Vintner Grill

In Las Vegas, with its acute shortage of oceanfront, forest glade and quaint historic courtyards, we tend to take our outdoor dining experiences where we can get them -- even if that means a view of a parking lot or busy thoroughfare.

At Vintner Grill, it means both parking lot and busy thoroughfare. But the restaurant has managed to take a sort of side yard in a suburban office park and turn it, with a terrace, gas fire pits, umbrella tables, a tentlike structure and lots and lots of candles, into an environment so transporting that both the parking lot and the busy thoroughfare fade into the darkness and all that's left is a whispery breeze and twinkling lights.
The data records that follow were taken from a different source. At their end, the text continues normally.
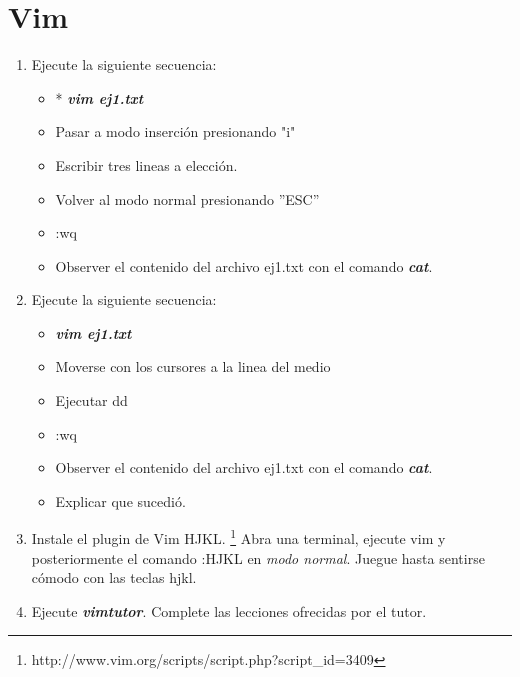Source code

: \documentclass[12pt]{article}
\begin{document}
\section*{Vim}
\begin{enumerate}
\item Ejecute la siguiente secuencia:
	\begin{itemize}
	\item * \textit{\textbf{vim ej1.txt}}
        \item Pasar a modo inserción presionando "i"
        \item Escribir tres lineas a elección. 
        \item Volver al modo normal presionando ''ESC''
        \item :wq
	\item Observer el contenido del archivo ej1.txt con el comando \textbf{\textit{cat}}. 
	\end{itemize}
\item Ejecute la siguiente secuencia:
	\begin{itemize}
        \item \textbf{\textit{vim ej1.txt}}
        \item Moverse con los cursores a la linea del medio
        \item Ejecutar dd
        \item :wq
	\item Observer el contenido del archivo ej1.txt con el comando \textbf{\textit{cat}}. 
        \item Explicar que sucedió. 
	\end{itemize}
\item Instale el plugin de Vim HJKL. 
 \footnote{http://www.vim.org/scripts/script.php?script\_id=3409}
Abra una terminal, ejecute vim y posteriormente el comando :HJKL en \textit{modo normal}. 
Juegue hasta sentirse cómodo con las teclas hjkl. 
\item Ejecute \textbf{\textit{vimtutor}}. Complete las lecciones ofrecidas por el tutor. 
\end{enumerate}
\end{document}
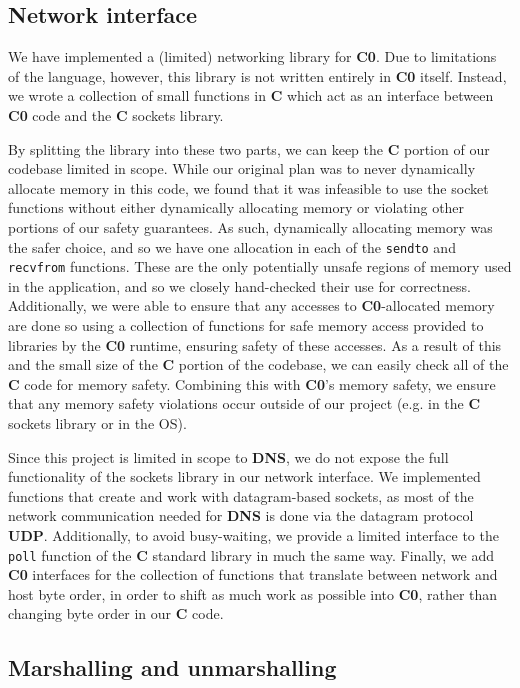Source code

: \documentclass{article}
\newcommand\Kwd[1]{{\sffamily\bfseries{#1}}}
\begin{document}
\subsection{Network interface}\label{sec:network-interface}

We have implemented a (limited) networking library for \Kwd{C0}. Due to limitations of the language, however, this library is not written entirely in \Kwd{C0} itself. Instead, we wrote a collection of small functions in \Kwd{C} which act as an interface between \Kwd{C0} code and the \Kwd{C} sockets library.

By splitting the library into these two parts, we can keep the \Kwd{C} portion of our codebase limited in scope. While our original plan was to never dynamically allocate memory in this code, we found that it was infeasible to use the socket functions without either dynamically allocating memory or violating other portions of our safety guarantees. As such, dynamically allocating memory was the safer choice, and so we have one allocation in each of the \texttt{sendto} and \texttt{recvfrom} functions. These are the only potentially unsafe regions of memory used in the application, and so we closely hand-checked their use for correctness. Additionally, we were able to ensure that any accesses to \Kwd{C0}-allocated memory are done so  using a collection of functions for safe memory access provided to libraries by the \Kwd{C0} runtime, ensuring safety of these accesses. As a result of this and the small size of the \Kwd{C} portion of the codebase, we can easily check all of the \Kwd{C} code for memory safety. Combining this with \Kwd{C0}'s memory safety, we ensure that any memory safety violations occur outside of our project (e.g. in the \Kwd{C} sockets library or in the OS).

Since this project is limited in scope to \Kwd{DNS}, we do not expose the full functionality of the sockets library in our network interface. We implemented functions that create and work with datagram-based sockets, as most of the network communication needed for \Kwd{DNS} is done via the datagram protocol \Kwd{UDP}. Additionally, to avoid busy-waiting, we provide a limited interface to the \texttt{poll} function of the \Kwd{C} standard library in much the same way. Finally, we add \Kwd{C0} interfaces for the collection of functions that translate between network and host byte order, in order to shift as much work as possible into \Kwd{C0}, rather than changing byte order in our \Kwd{C} code.

\subsection{Marshalling and unmarshalling}
\end{document}
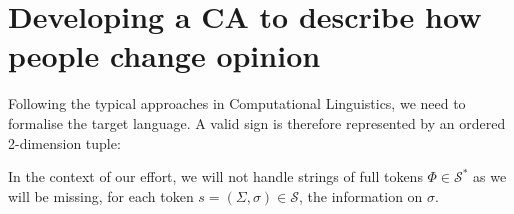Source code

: 
\section{Developing a CA to describe how people change opinion}
\label{sec:opinionca}

Following the typical approaches in Computational Linguistics, we need to formalise the target language.
A valid sign is therefore represented by an ordered 2-dimension tuple:

In the context of our effort, we will not handle strings of full tokens $\Phi \in \mathcal{S}^\ast$ as we will
be missing, for each token $s = (\Sigma, \sigma) \in \mathcal{S}$, the information on $\sigma$.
Actually, we hadn't planned to dine outdoors at Vintner Grill, but the hostess who handled our seating took the initiative to ask if we preferred indoors or out, and we decided to get while the gettin's good. And with all that balminess, seafood seemed to be in order.

Stone crab, for starters. The season ended May 14, but that wasn't what gave us pause, since stone crab freezes extremely well. What gave us pause was that although our waiter pointed out that the menus are printed daily to reflect a selection of the best the market is offering -- and although it did bear the date -- the stone crab was listed at "market price," which meant we had to ask. It was $22, our waiter said, hastening to add that it was quite large, and that seemed reasonable enough to us. We were served just one claw -- one fresh, sweet claw -- but it was indeed huge, and as stone crab is extremely meaty the serving was quite sufficient. Mustard and cocktail sauces are served on the side, but I asked for drawn butter, which to me seems to complement this prized crustacean best. What I got was actually browned butter, but that turned out to be even better. Who knew?
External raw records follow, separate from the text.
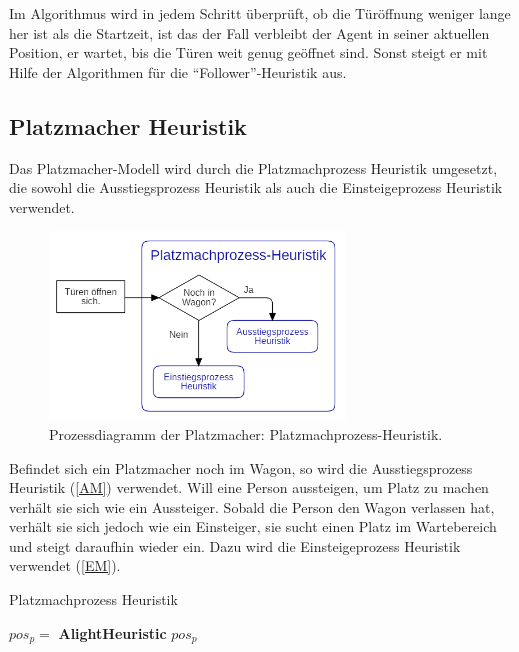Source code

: Im Algorithmus wird in jedem Schritt überprüft, ob die Türöffnung weniger lange her ist als die Startzeit, ist das der Fall verbleibt der Agent in seiner aktuellen Position, er wartet, bis die Türen weit genug geöffnet sind. Sonst steigt er mit Hilfe der Algorithmen für die "`Follower"'-Heuristik aus.

\subsection{Platzmacher Heuristik}
Das Platzmacher-Modell wird durch die Platzmachprozess Heuristik umgesetzt, die sowohl die Ausstiegsprozess Heuristik als auch die Einsteigeprozess Heuristik verwendet.
\begin{figure}[H]
	\centering
		\includegraphics[width=0.7\textwidth]{pictures/model/algorithm/spacemaker/spacemaker_heuristic.png}
	\caption{Prozessdiagramm der Platzmacher: Platzmachprozess-Heuristik.}
	\label{fig:PH}
\end{figure}
Befindet sich ein Platzmacher noch im Wagon, so wird die Ausstiegsprozess Heuristik (\ref{AM}) verwendet. Will eine Person aussteigen, um Platz zu machen verhält sie sich wie ein Aussteiger. Sobald die Person den Wagon verlassen hat, verhält sie sich jedoch wie ein Einsteiger, sie sucht einen Platz im Wartebereich und steigt daraufhin wieder ein. Dazu wird die Einsteigeprozess Heuristik verwendet (\ref{EM}).

\begin{algorithm} [H]
	\caption{Platzmachprozess Heuristik}
	
	\SpacemakerHeuristic{} {
		  {
			$pos_p = $ \textbf{AlightHeuristic}
		} 
		\Return $pos_p$
	}
\end{algorithm}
Vintner Grill's kitchen seems to have a talent for seafood, which also showed in our seared scallops ($27). They were indeed well seared, but it had been done so deftly that the interiors were still on the rare side and therefore moist and sweet, instead of all dried out and tough. A loose risotto with corn in nearly equal measure, plus a few chunks of tomato, rounded things out.

A prime grilled rib-eye ($34) lived up to its billing, although the promised "coriander-curry chips" turned out to be a big pile of skinny french fries, on which the steak was served and which was way too light on both coriander and curry.

A profiterole dessert ($9) actually surpassed expectations, however. Billed as profiterole with a trio of gelato, it turned out to be three nicely executed puffs, filled with deeply flavored dark chocolate, cappuccino and hazelnut gelatos. Great contrasts of texture and flavor.

We couldn't bypass Vintner Grill's signature Caesar salad ($9), which is whole leaves of romaine and radicchio with a couple of breadsticks, wrapped in prosciutto and punctuated with a hard-cooked quail egg. It turned out to be as appealing to the palate as it was to the eye, with a well-balanced dressing that managed to impress without overwhelming.

Oh, and one other signature touch: The bread -- a pretzel roll and two olive-flecked ciabatta rolls were in our basket -- is served with a creative combo that involves butter that has been packed into a dish and chilled, with two wells later scooped out. One is filled with a sort of oily tapenade, one with an herbed olive mix. And it's all just great with the bread.

Service throughout was a little strained, but not because our server wasn't trying. The poor man had so many tables that he needed roller skates, but he remained in good humor and periodically thanked us all for our patience. That the evening was so pleasant helped in that regard, because we didn't mind lingering.

Patience is what you may need if the service situation remains the same. But if you're interested in dining in that paradise between parking lot and busy thoroughfare, better do it soon, before Mama Nature turns our heavenly evenings into a vision of hell.